A default judgment in a divorce case happens when the spouse who has been served with divorce papers fails to respond in a timely manner or to show up on the scheduled court date. In such a case, the spouse who filed can ask for a default judgment. Because you are not there to defend your stance and to fight for your parental and financial rights, you can expect the default judgment to be far from a settlement that you would have signed off on. There are, however, situations in which a new divorce trial can be granted. If your divorcing spouse got one over on you by obtaining a default judgment before you recognized what was happening, you need the professional legal guidance of an experienced Harker Heights divorce attorney on your side.
Consider an Example
Sometimes a spouse who is not on the up and up will obtain a default judgment outside the boundaries of fairness. Consider the following:
Your spouse serves you with divorce papers, which tell you that you must file a response by 10 AM on the Monday after the expiration of 20 days (the court sometimes enjoys using confusing language).
In the meantime, you and your soon-to-be-ex have been working out divorce terms between yourselves, and you both sign off on the agreements you have made.

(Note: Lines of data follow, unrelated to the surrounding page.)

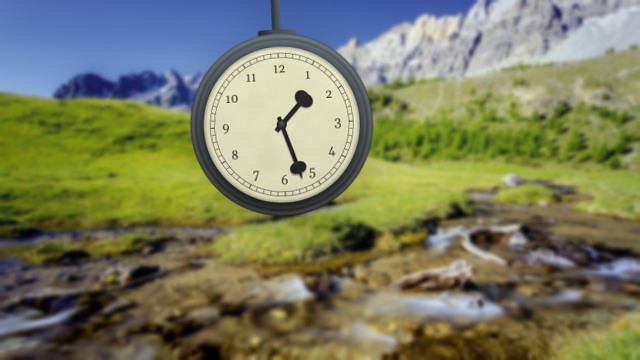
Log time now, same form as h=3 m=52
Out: h=1 m=27
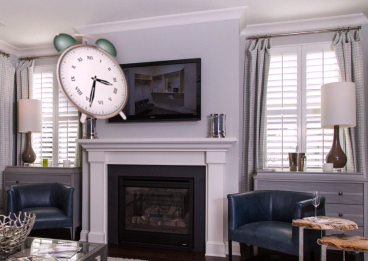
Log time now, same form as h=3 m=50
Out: h=3 m=34
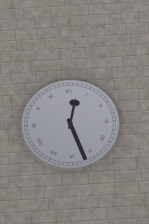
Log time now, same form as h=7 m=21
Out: h=12 m=27
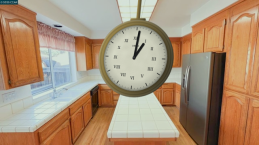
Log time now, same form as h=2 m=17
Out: h=1 m=1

Your spouse assures you that you do not have to worry about the service notification because you have already reached an agreement.
You receive a copy of your ex’s default judgment from the district clerk’s office in the mail, and it in no way resembles the terms you signed off on.
In the end, your spouse took it upon himself or herself to push the boundaries of your timeframe for a response, and then asked the court for a default judgment that is in keeping with his or her best interests. This is a cautionary tale and represents one of the many important reasons why you need professional legal counsel in your corner from the outset.
Motion to Set Aside the Default Judgment
All hope is not lost. You do have legal recourse, and it involves filing a motion to set aside the default motion and a motion for a new trial. The appellate courts in Texas have done their homework on the matter, and they have set forth three important factors upon which the decision – of whether or not a default judgment should be set aside and a new trial granted – is determined, including:
The spouse’s failure to respond was due to a mistake or accident and was neither intentional nor the result of indifference.
The spouse’s motion for a new trial may end in a different result (the default judgment may not stand).
The spouse’s motion does not cause the spouse with the default judgment to suffer any damage, such as an untimely delay (it is the burden of the spouse with the default judgment to prove that it does).